TC Energy Corp.’s management team said during its second quarter earnings call that pipeline arbitration with Mexico over three pipelines in the country could continue on until 2021 if a solution is not found before legal proceedings begin.

“On those arbitration proceedings, under the London Court of Arbitration rules, there are timelines established for the various stages of arbitration, which we would expect would result in hearings sometime in late third quarter or the fourth quarter of next year and that's assuming no unexpected delays, and then we would expect the decision to follow in the first quarter of 2021,” said Vice President Francois Poirier of Corporate Development and Strategy.

Mexico’s Comisión Federal de Electricidad (CFE) is seeking international arbitration to amend the force majeure clauses of the 25-year firm capacity agreements that it signed for seven pipeline projects that have faced delays, including TC Energy’s 2.6 Bcf/d Sur de Texas-Tuxpan, 886 MMcf/d Tuxpan-Tula, and 886 MMcf/d Tula-Villa de Reyes pipelines.

TC CEO Russ Girling said in the call the company is participating in negotiations as a way to solve the arbitration requests.

“In our view the contracts were properly established in accordance with all original bid and regulatory requirements and remain valid. That said, we remain open to discussions and to resolving these issues.”

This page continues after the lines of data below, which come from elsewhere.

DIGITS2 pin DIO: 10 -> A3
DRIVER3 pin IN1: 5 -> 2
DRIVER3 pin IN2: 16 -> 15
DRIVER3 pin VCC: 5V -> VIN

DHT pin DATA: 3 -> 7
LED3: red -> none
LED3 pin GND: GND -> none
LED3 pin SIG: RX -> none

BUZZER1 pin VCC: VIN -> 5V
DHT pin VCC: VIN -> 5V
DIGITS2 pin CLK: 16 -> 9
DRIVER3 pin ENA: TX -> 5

Under the force majeure clauses of the seven pipelines, CFE has had to make capacity payments to the developers, despite the pipelines not being in operation. Mexican President Andrés Manuel López Obrador and CFE general director Manuel Bartlett have called the contracts “abusive.”

Girling reiterated that the Sur de Texas-Tuxpan marine pipeline is ready for commercial operations, but the company is  waiting on CFE for approval to begin flowing gas. The cross-border pipeline, developed jointly by TC and Infraestructura Energética Nova (IEnova), is a crucial takeaway for U.S. natural gas producers. Meanwhile, Mexico continues to suffer from gas shortages.

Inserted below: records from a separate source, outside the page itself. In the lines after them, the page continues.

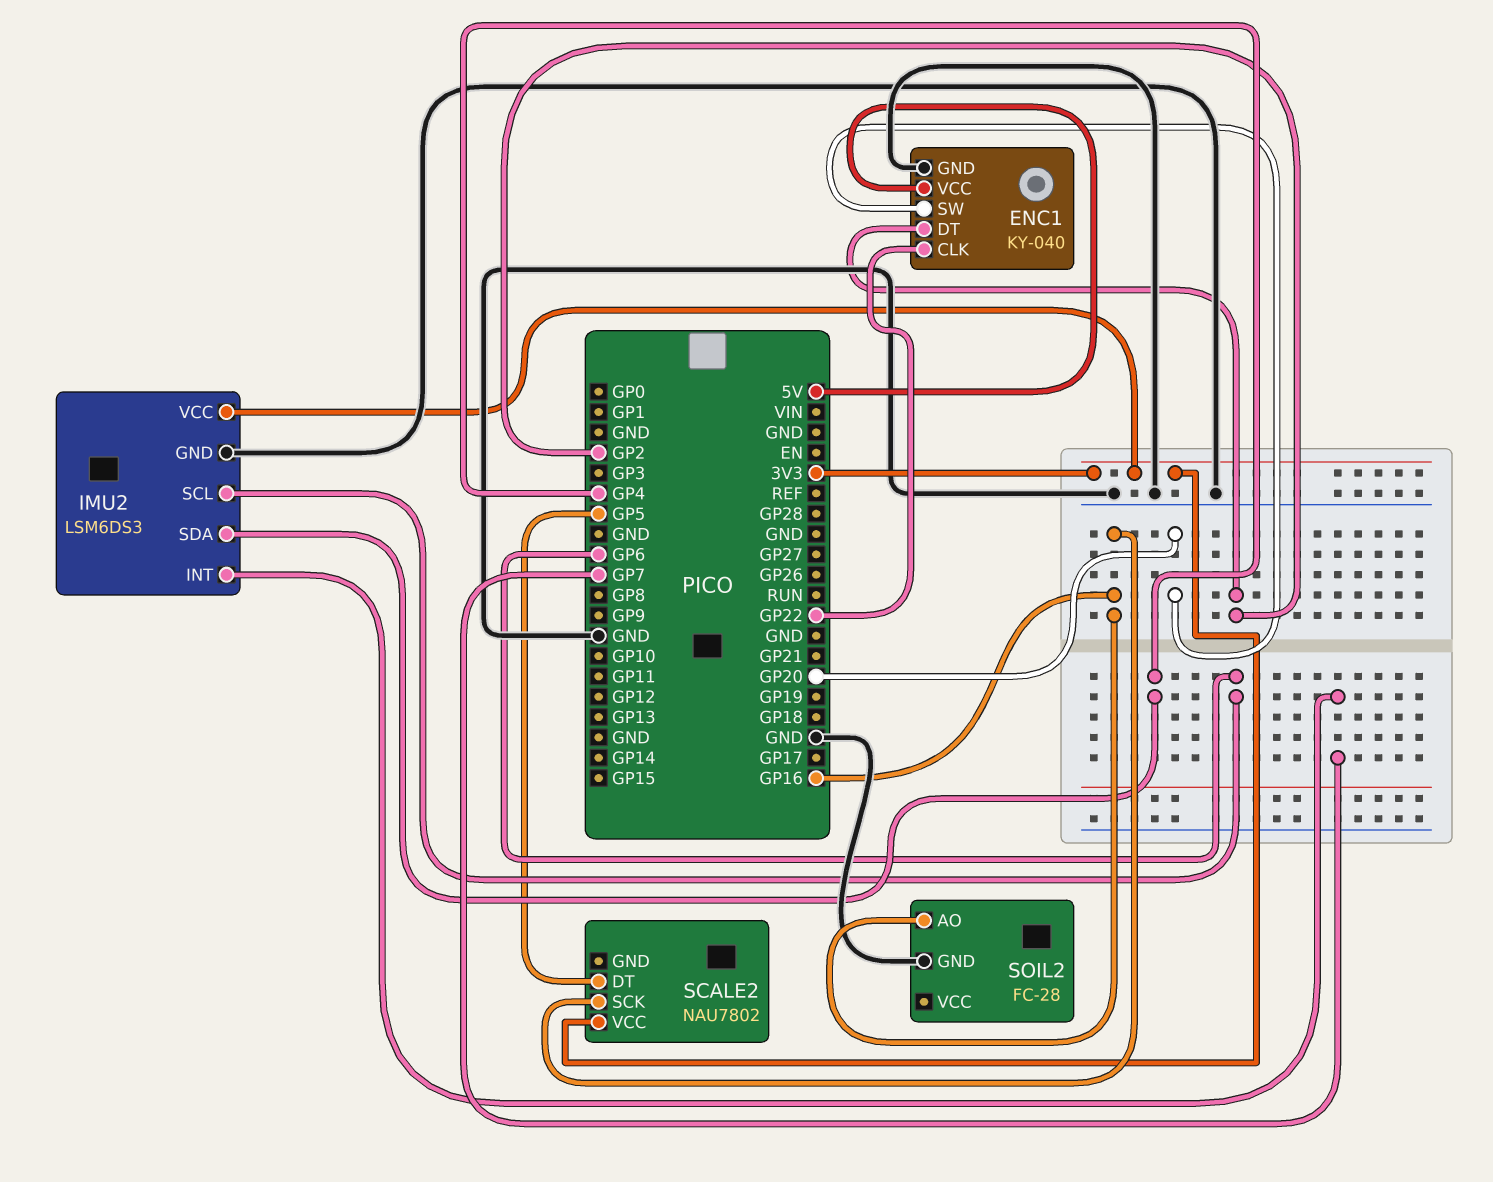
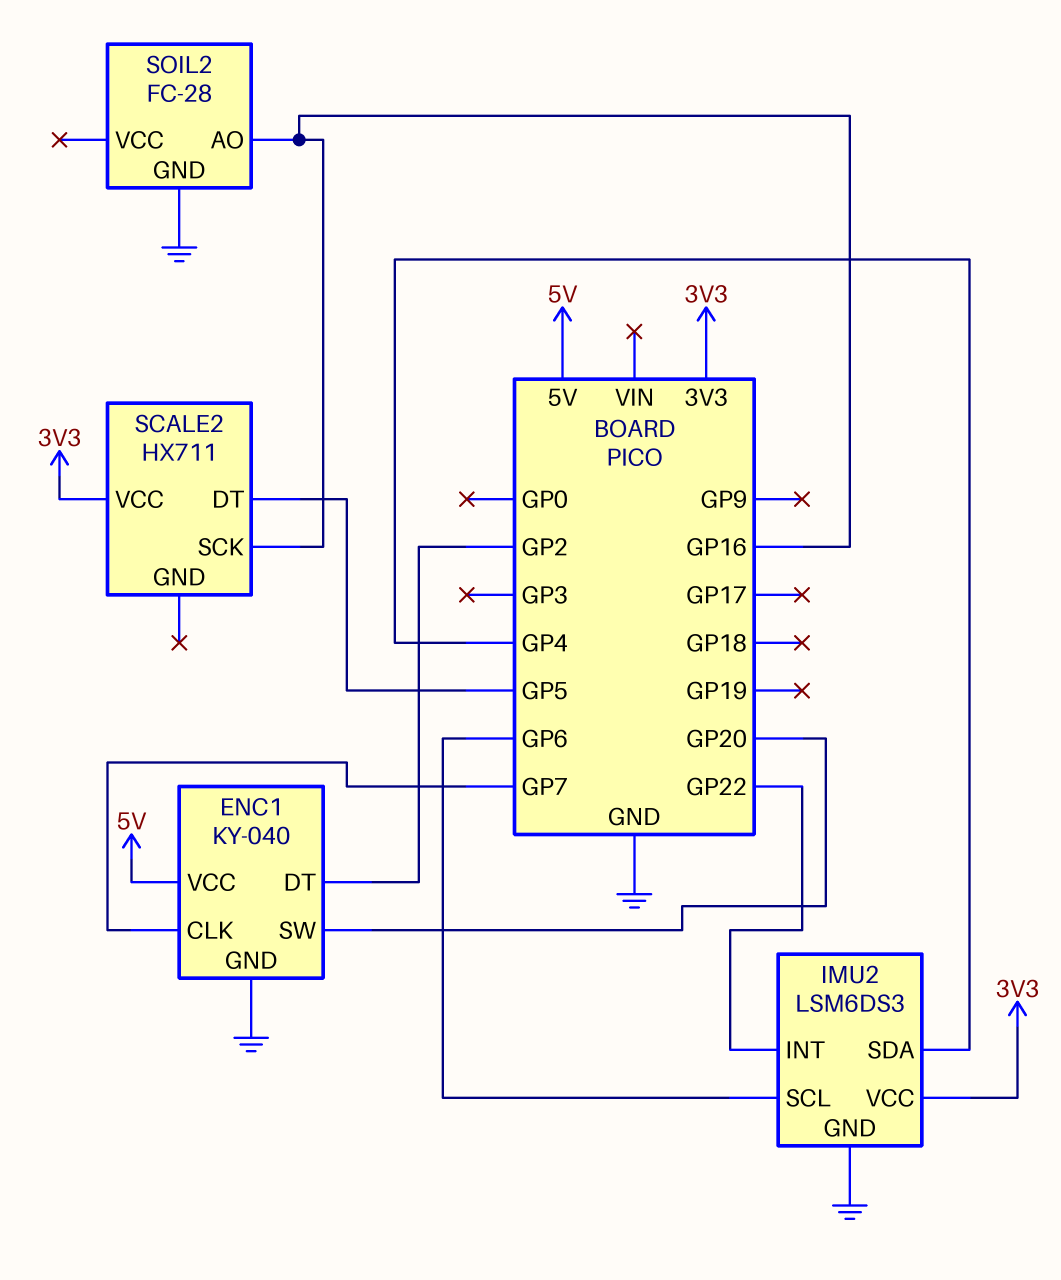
ENC1 pin CLK: GP22 -> GP7
IMU2 pin INT: GP7 -> GP22
SCALE2: NAU7802 -> HX711

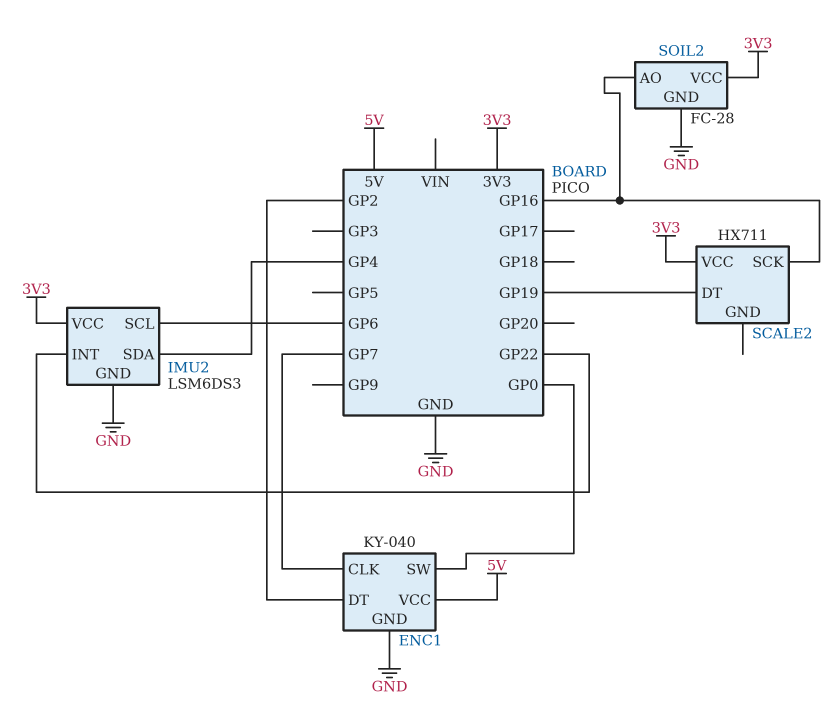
ENC1 pin SW: GP20 -> GP0
SCALE2 pin DT: GP5 -> GP19
SOIL2 pin VCC: none -> 3V3

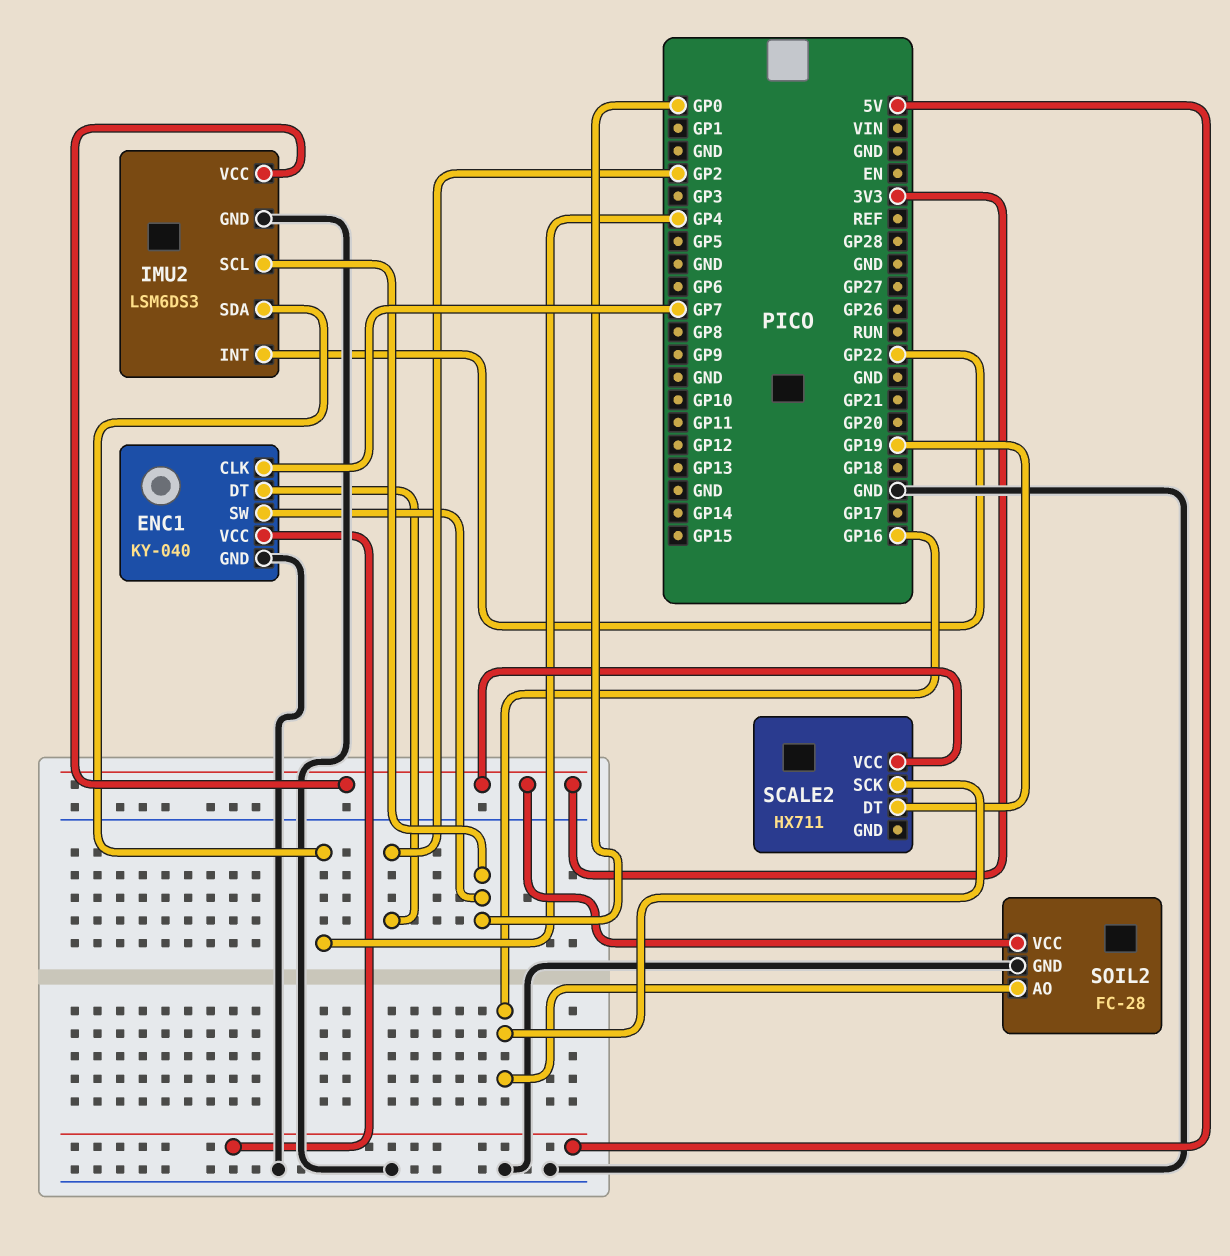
IMU2 pin SCL: GP6 -> GP0

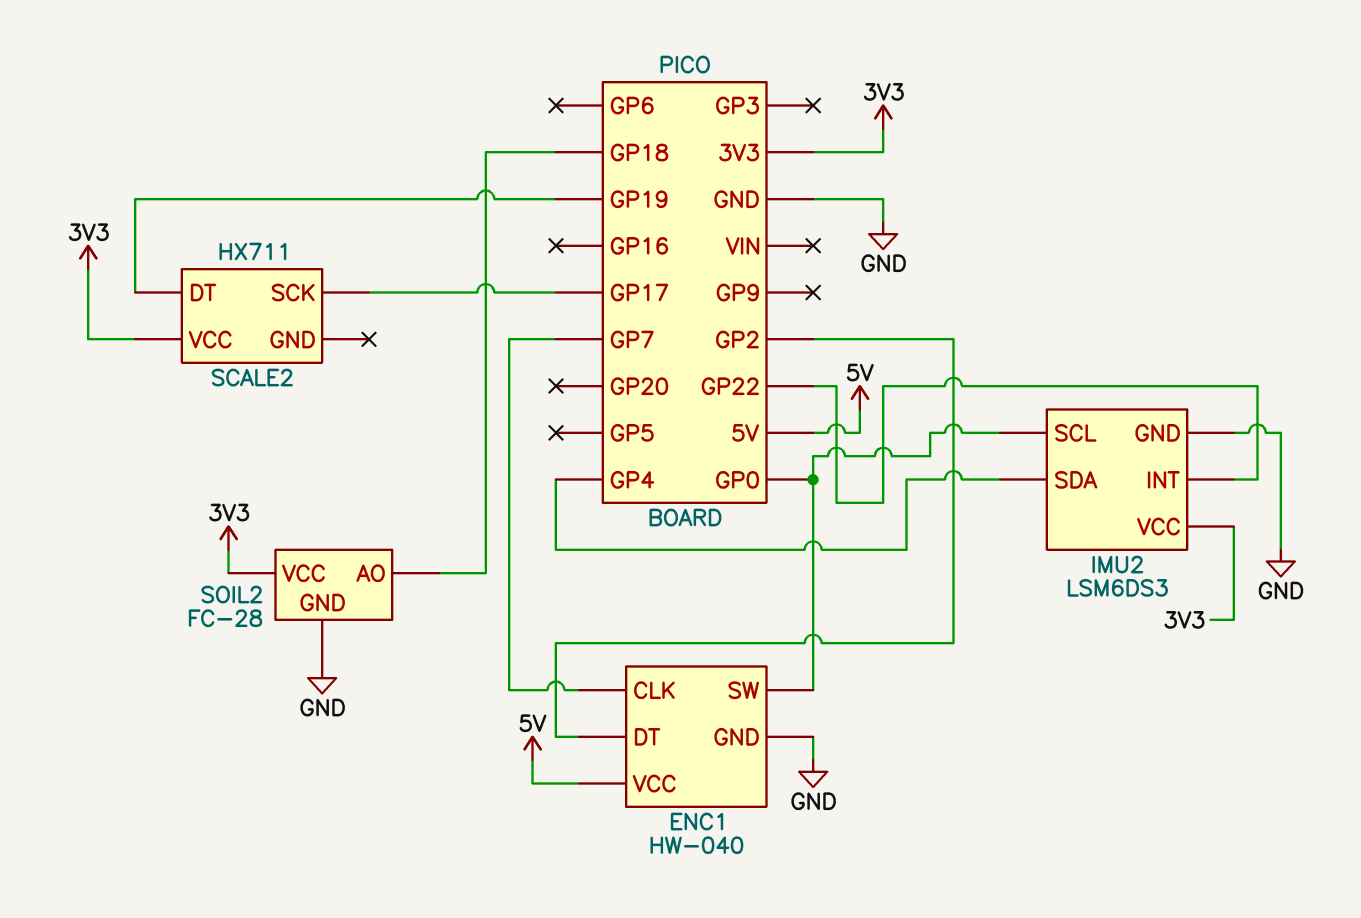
ENC1: KY-040 -> HW-040
SCALE2 pin SCK: GP16 -> GP17
SOIL2 pin AO: GP16 -> GP18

The CEO said he hoped the fundamentals of the “cheapest and most reliable” natural gas in the world coming from the southern United States coupled with increasing natural gas demand in Mexico would drive a resolution “to the situation as quickly as possible.”

IEnova CEO Tania Ortiz said in July she does not “see this dragging into next year” and that the Mexico government “has clearly stated that they want to reach an agreement soon.”

A working group has been established in an attempt to resolve the conflict prior to reaching the legal stage, with representatives from the government, business chambers Consejo Mexicano de Negocios (CMN) and Consejo Coordinador Empresarial (CCE), as well as officials from IEnova, TC, Fermaca and Grupo Carso at the table.

Meanwhile, construction of the central segment of the adjoining Tula project has been delayed due to ongoing indigenous consultations and TC now expects that pipe to be completed in 2021. The company had targeted completion for 2020 in its first quarter earnings report.

“We are working closely with a variety of different ministries in the Mexican government and getting good collaboration,” Poirier said. “However, I would say that the negotiations around the potential for arbitration will factor into that timing as well.”

The 178-mile Tuxpan-Tula pipe is meant to transport U.S.-produced gas from Tuxpan, Veracruz state, to power plants in Puebla and Hidalgo states.

“I will point out that both the eastern and western segments of Tula are complete and at once Sur de Texas is flowing gas certainly on the eastern, it will be flowing gas on the eastern part of Tula and hopefully generating some revenue on that part of the system,” Poirer said.

Phased in-service of Villa de Reyes is expected to commence later this year.

On Monday, Texas Gov. Greg Abbott sent a letter to López Obrador urging a resolution of the conflict.

“New pipeline projects and other projects can provide Mexico with an abundant supply of natural gas by safely transporting natural gas from oversupplied Texas to Mexican power plants and manufacturers,” Abbott wrote to López Obrador. “Mexico and Texas will both benefit if your administration can quickly conclude your review and allow the newly constructed pipelines to begin transporting clean natural gas across our shared border.

“Cross-border energy projects will provide important environmental, economic and security benefits for all of North America. They can be a shining example of North American economic empowerment and neighbors helping neighbors.”

TC reported net income of US$827.7 million (C$1.21/share) during the quarter, versus US$590 million (C88 cents) in the corresponding 2018 period.